> **TASK PROMPT**:
Across the records below, how many lines contain the string "VIETNAM"? Give the number by itself.

>>

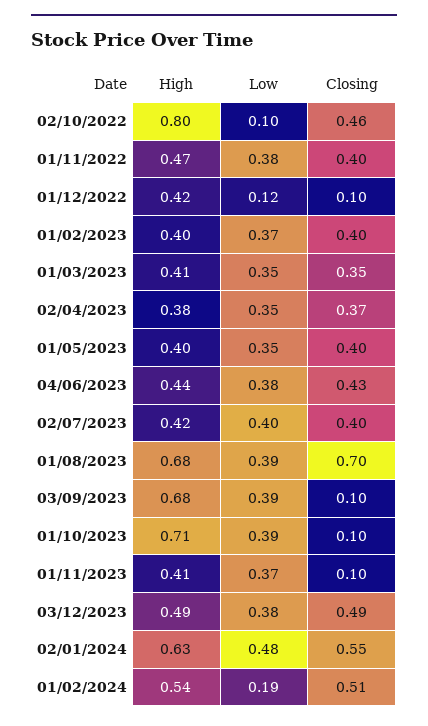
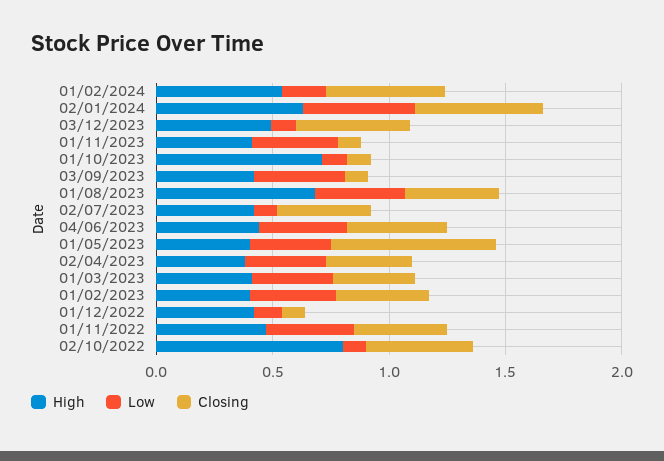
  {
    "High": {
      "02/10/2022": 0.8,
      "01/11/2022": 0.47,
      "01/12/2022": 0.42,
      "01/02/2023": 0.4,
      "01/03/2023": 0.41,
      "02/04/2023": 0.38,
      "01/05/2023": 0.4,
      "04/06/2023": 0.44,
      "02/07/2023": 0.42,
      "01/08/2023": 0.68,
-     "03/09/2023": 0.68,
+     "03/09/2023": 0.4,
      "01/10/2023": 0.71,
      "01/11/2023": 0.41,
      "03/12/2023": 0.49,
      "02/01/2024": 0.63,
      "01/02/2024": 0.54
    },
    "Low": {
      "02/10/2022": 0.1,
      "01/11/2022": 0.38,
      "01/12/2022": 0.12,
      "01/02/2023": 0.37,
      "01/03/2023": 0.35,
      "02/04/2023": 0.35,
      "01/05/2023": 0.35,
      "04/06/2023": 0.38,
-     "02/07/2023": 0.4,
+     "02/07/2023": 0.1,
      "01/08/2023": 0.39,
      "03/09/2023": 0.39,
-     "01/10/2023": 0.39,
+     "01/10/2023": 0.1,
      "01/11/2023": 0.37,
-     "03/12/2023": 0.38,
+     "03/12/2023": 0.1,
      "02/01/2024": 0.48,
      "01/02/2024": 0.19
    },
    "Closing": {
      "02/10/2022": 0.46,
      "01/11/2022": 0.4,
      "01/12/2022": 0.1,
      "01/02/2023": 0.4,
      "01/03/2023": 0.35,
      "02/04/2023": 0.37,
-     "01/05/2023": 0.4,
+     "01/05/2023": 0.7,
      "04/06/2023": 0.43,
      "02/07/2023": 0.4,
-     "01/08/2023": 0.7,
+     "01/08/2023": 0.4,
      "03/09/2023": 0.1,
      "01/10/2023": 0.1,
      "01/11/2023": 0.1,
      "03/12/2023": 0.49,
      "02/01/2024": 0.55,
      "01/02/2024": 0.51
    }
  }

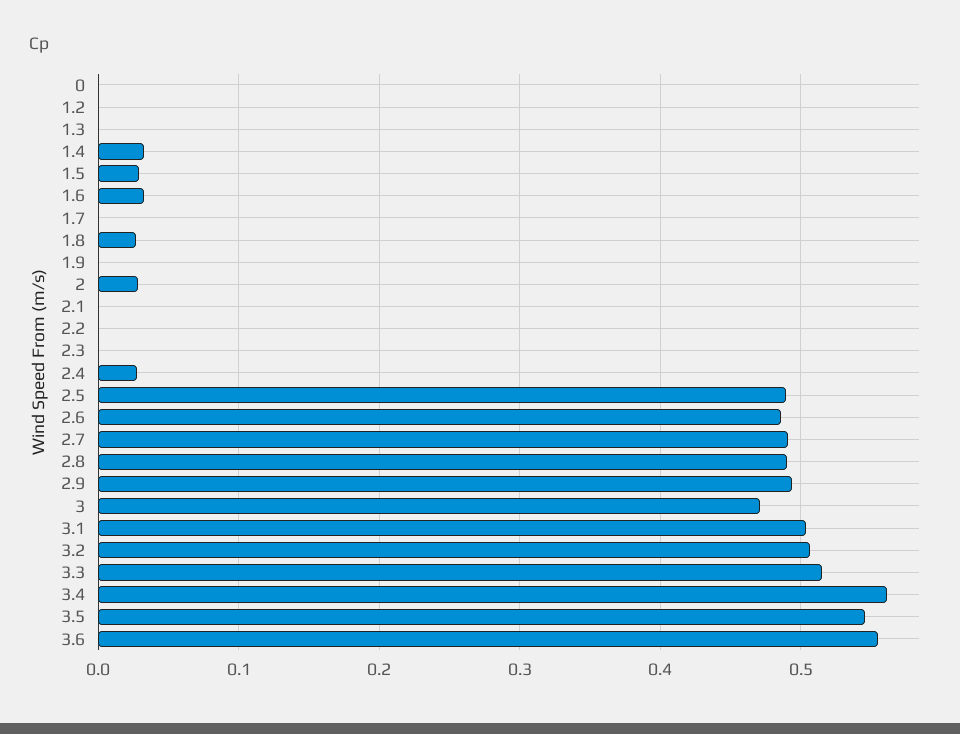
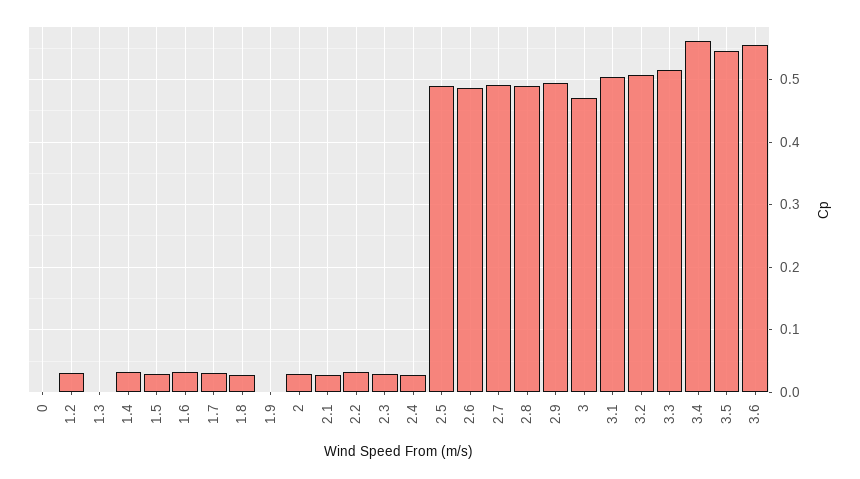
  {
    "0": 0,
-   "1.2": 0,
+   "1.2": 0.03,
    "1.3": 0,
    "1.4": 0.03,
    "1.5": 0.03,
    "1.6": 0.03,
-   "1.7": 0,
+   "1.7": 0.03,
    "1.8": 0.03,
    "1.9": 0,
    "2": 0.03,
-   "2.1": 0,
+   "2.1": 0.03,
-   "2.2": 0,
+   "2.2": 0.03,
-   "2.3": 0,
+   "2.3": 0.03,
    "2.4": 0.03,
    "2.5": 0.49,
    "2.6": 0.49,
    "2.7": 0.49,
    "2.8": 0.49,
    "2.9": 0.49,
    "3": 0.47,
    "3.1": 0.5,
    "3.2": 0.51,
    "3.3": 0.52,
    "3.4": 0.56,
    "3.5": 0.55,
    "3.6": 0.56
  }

<<
>>

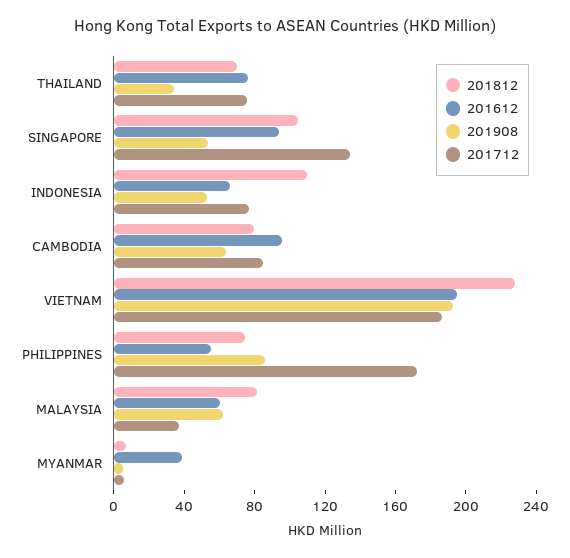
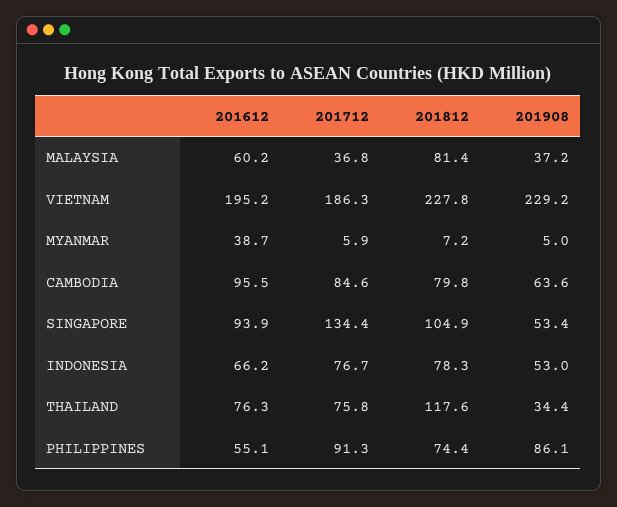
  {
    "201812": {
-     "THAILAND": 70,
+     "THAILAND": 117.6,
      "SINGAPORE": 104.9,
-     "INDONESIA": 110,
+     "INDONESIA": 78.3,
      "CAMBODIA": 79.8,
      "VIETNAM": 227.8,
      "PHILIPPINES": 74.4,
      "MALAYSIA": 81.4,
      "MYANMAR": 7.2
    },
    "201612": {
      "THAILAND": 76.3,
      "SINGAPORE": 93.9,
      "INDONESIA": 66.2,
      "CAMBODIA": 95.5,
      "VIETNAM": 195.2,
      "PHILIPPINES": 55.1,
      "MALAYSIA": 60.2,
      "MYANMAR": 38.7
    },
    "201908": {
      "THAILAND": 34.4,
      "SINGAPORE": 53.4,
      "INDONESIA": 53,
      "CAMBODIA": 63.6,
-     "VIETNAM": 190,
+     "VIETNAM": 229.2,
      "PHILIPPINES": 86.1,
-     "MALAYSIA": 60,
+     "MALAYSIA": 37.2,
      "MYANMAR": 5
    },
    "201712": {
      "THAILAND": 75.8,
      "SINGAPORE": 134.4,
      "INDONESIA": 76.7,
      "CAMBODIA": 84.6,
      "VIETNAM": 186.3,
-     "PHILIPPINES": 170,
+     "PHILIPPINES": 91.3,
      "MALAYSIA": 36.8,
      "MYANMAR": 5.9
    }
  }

<<

> **WRITTEN SOLUTION**:
5